**PROBLEM STATEMENT:** Reproduce the stretch of lines from the one containing "Fehler, die mit" through the one containing "Длина: 200 м.", swapping "Programm" for "Anwendung" wherever it occurs and leaving everything else unchanged. Omit the pictures from the answer.

**RECORDS PROVIDED:**
┄┄┄┄┄┄┄┄┄┄
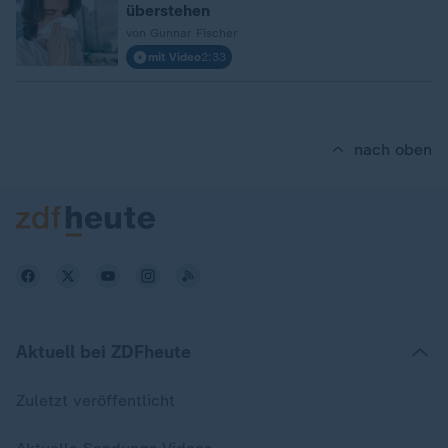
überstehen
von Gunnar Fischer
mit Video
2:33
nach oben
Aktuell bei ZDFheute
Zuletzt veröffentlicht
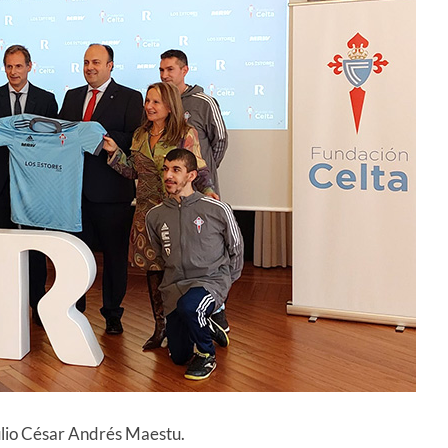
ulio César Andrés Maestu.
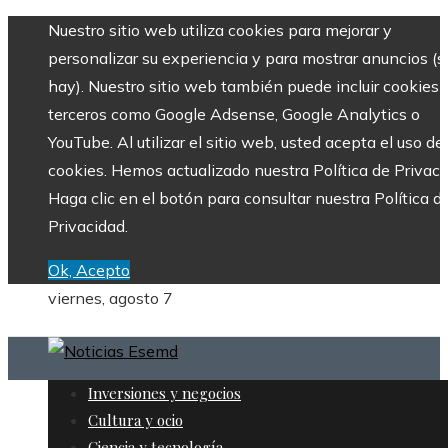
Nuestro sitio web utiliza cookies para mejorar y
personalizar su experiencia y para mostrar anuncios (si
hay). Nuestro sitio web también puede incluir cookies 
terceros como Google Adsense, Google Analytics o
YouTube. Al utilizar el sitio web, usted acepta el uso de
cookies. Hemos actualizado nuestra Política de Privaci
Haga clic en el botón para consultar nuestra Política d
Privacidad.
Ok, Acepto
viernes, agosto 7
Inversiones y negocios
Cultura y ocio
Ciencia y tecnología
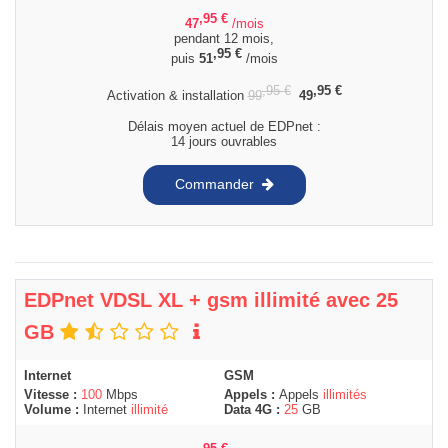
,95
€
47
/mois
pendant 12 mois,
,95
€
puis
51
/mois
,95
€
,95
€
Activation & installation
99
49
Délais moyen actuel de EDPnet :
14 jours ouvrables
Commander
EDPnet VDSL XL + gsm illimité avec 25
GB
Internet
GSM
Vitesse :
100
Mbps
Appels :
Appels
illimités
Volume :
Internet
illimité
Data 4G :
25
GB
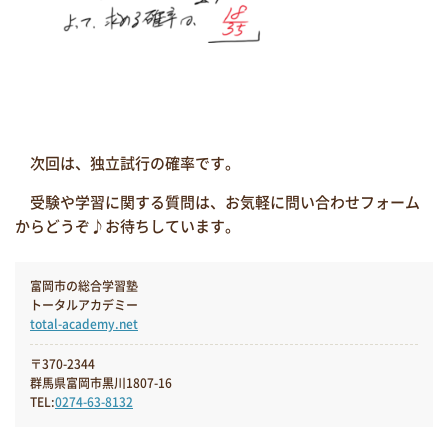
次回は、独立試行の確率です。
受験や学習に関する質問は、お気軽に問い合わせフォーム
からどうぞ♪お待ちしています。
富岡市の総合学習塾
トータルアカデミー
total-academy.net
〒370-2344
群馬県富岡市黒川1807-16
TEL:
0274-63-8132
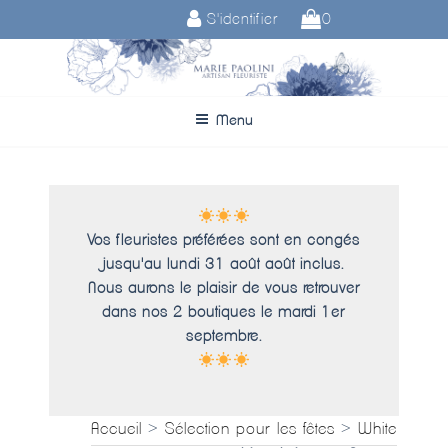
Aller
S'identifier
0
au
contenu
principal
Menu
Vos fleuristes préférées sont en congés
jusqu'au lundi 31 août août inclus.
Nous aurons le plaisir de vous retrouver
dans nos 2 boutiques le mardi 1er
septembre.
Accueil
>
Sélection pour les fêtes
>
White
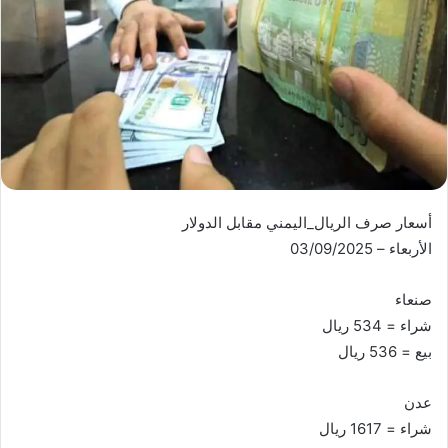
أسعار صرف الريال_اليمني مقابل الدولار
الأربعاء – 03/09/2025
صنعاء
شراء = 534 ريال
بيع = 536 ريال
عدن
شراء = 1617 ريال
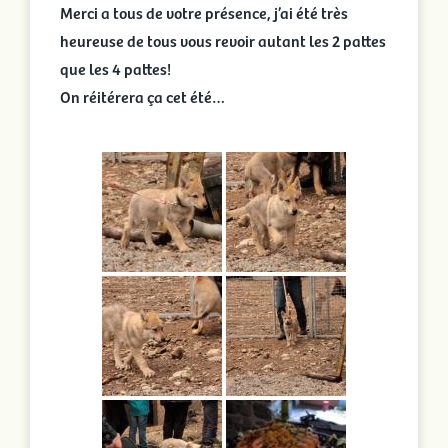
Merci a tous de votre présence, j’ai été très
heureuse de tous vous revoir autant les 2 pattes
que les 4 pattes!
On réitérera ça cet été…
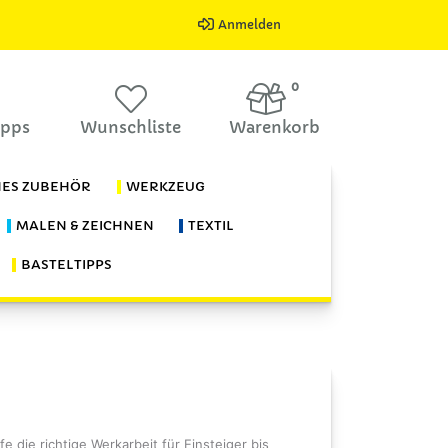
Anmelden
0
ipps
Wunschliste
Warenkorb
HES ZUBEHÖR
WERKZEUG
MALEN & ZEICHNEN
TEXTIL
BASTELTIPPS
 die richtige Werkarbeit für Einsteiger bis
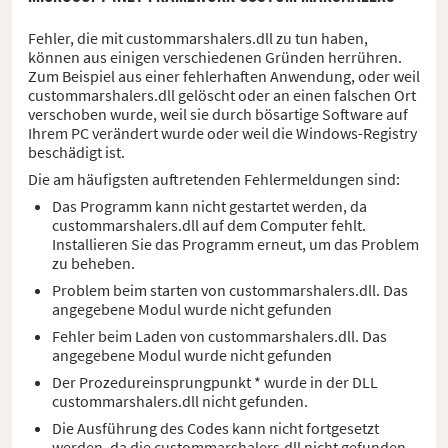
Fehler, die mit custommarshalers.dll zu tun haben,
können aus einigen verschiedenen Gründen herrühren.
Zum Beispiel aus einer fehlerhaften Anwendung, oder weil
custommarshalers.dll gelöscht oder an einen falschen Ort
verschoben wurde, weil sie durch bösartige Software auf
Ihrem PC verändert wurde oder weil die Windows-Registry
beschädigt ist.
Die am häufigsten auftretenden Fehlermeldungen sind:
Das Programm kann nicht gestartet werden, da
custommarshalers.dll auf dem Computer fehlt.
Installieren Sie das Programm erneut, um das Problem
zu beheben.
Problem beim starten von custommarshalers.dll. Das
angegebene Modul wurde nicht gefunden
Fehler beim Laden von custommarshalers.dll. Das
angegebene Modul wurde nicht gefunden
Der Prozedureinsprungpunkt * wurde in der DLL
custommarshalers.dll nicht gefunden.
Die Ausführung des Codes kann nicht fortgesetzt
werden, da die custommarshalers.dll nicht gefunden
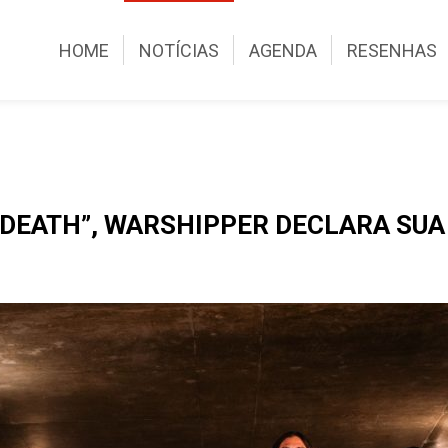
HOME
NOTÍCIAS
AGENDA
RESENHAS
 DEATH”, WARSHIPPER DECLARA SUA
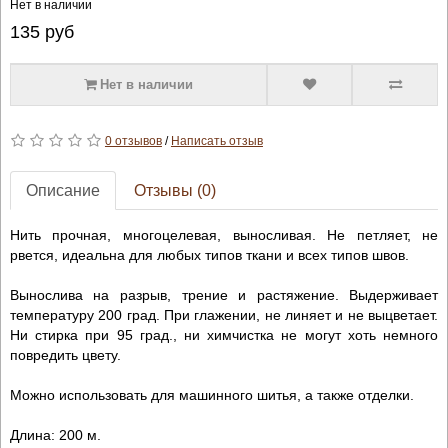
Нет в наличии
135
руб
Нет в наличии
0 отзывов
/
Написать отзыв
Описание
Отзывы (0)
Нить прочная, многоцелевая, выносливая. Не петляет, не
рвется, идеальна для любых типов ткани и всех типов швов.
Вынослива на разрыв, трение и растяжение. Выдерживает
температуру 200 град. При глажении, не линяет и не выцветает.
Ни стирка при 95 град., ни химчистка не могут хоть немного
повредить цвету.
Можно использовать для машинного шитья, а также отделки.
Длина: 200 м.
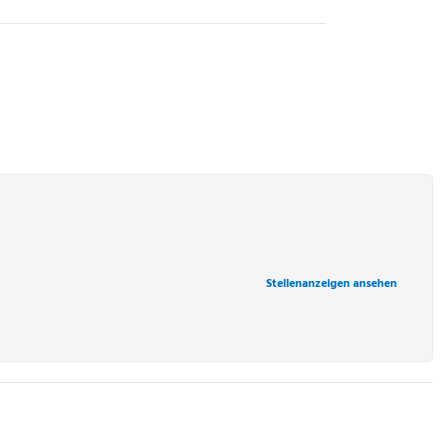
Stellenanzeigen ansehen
┄┄┄┄┄┄┄┄┄┄
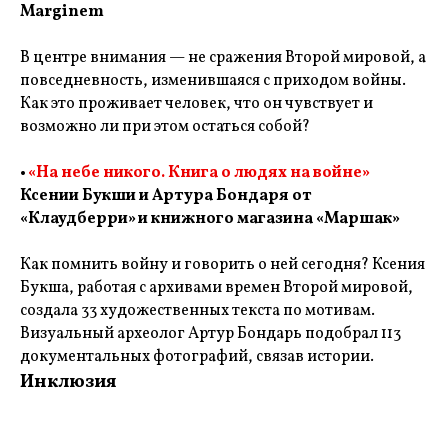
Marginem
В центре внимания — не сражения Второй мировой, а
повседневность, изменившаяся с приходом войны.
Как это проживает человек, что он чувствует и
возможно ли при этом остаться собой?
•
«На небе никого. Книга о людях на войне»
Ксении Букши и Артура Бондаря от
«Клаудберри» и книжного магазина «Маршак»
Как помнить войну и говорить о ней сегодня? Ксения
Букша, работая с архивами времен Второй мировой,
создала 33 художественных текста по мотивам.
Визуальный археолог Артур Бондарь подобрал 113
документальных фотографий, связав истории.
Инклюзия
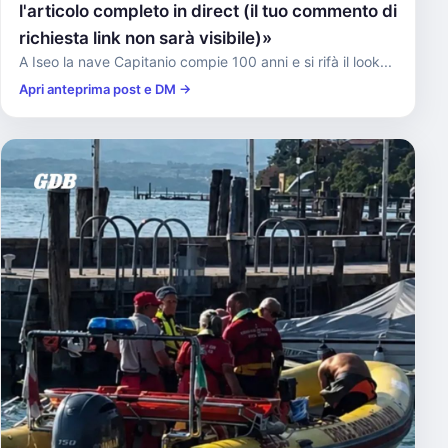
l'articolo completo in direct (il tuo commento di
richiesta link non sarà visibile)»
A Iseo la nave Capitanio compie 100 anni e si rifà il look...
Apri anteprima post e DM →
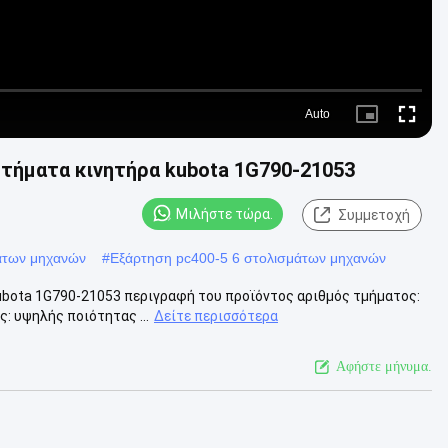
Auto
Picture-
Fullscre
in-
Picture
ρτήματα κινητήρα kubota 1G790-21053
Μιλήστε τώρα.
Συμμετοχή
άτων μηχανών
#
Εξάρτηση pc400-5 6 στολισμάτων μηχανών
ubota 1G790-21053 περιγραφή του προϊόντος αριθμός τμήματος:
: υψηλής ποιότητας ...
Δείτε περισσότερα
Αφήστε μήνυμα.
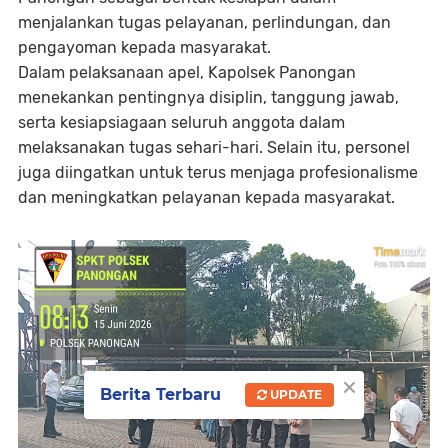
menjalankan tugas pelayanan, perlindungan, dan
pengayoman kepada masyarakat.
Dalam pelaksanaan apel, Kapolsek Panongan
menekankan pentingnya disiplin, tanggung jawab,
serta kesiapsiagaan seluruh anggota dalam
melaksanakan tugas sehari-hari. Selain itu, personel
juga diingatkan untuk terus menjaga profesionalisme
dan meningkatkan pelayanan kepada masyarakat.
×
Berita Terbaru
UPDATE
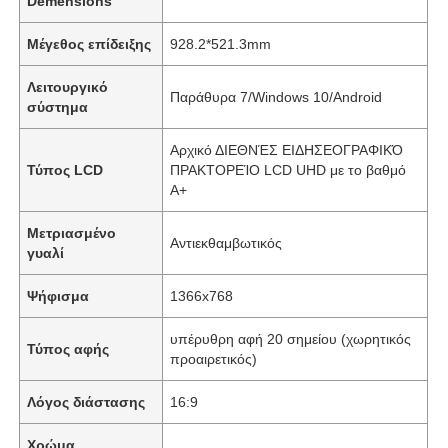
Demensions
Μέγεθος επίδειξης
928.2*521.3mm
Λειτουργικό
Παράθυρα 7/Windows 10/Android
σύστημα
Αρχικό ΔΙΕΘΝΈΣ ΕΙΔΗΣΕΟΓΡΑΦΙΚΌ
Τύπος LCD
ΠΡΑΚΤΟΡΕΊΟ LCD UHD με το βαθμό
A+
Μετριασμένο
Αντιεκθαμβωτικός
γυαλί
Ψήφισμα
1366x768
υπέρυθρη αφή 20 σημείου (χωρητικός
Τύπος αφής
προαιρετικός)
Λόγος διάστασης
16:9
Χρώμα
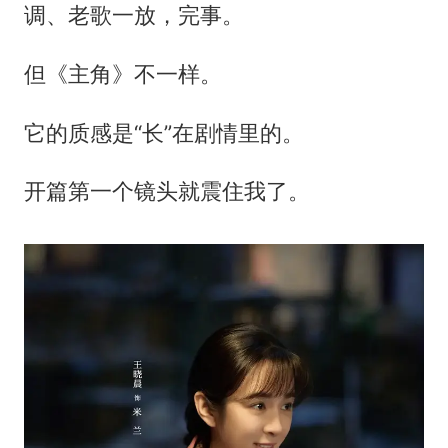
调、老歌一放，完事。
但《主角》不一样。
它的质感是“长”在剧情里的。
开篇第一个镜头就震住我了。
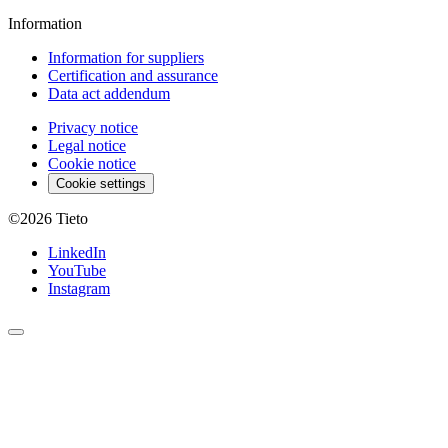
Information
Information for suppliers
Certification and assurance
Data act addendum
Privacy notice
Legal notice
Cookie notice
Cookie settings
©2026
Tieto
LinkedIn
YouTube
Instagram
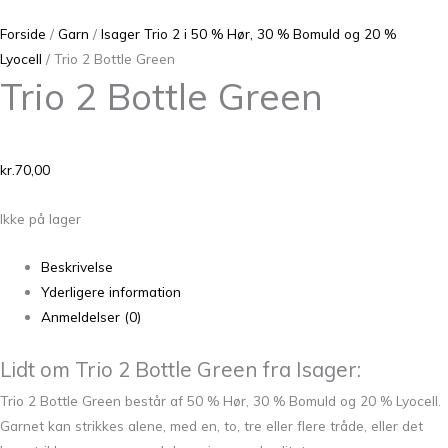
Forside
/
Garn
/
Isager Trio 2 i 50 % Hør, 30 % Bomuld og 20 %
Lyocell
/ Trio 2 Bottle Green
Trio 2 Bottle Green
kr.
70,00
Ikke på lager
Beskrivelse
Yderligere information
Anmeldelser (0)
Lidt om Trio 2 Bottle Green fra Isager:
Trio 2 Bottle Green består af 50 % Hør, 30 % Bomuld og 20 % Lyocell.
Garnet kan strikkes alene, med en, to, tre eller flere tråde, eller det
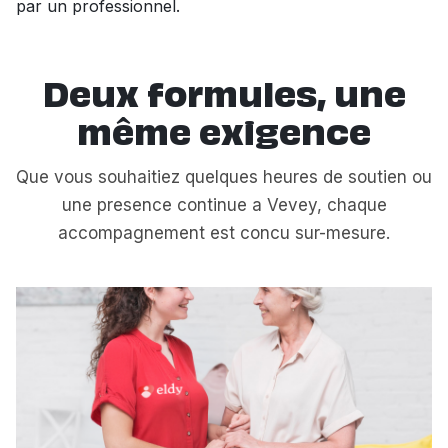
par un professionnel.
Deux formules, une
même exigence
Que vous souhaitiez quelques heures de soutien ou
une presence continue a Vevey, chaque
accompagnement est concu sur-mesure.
┄┄┄┄┄┄┄┄┄┄
**SOLUTION TO THIS PROBLEM:**
Fehler, die mit custommarshalers.dll zu tun haben,
können aus einigen verschiedenen Gründen herrühren.
Zum Beispiel aus einer fehlerhaften Anwendung, oder weil
custommarshalers.dll gelöscht oder an einen falschen Ort
verschoben wurde, weil sie durch bösartige Software auf
Ihrem PC verändert wurde oder weil die Windows-Registry
beschädigt ist.
Die am häufigsten auftretenden Fehlermeldungen sind:
Das Anwendung kann nicht gestartet werden, da
custommarshalers.dll auf dem Computer fehlt.
Installieren Sie das Anwendung erneut, um das Problem
zu beheben.
Problem beim starten von custommarshalers.dll. Das
angegebene Modul wurde nicht gefunden
Fehler beim Laden von custommarshalers.dll. Das
angegebene Modul wurde nicht gefunden
Der Prozedureinsprungpunkt * wurde in der DLL
custommarshalers.dll nicht gefunden.
Die Ausführung des Codes kann nicht fortgesetzt
werden, da die custommarshalers.dll nicht gefunden
HOME
NOTÍCIAS
AGENDA
RESENHAS
 DEATH”, WARSHIPPER DECLARA SUA
Нет в наличии
135
руб
Нет в наличии
0 отзывов
/
Написать отзыв
Описание
Отзывы (0)
Нить прочная, многоцелевая, выносливая. Не петляет, не
рвется, идеальна для любых типов ткани и всех типов швов.
Вынослива на разрыв, трение и растяжение. Выдерживает
температуру 200 град. При глажении, не линяет и не выцветает.
Ни стирка при 95 град., ни химчистка не могут хоть немного
повредить цвету.
Можно использовать для машинного шитья, а также отделки.
Длина: 200 м.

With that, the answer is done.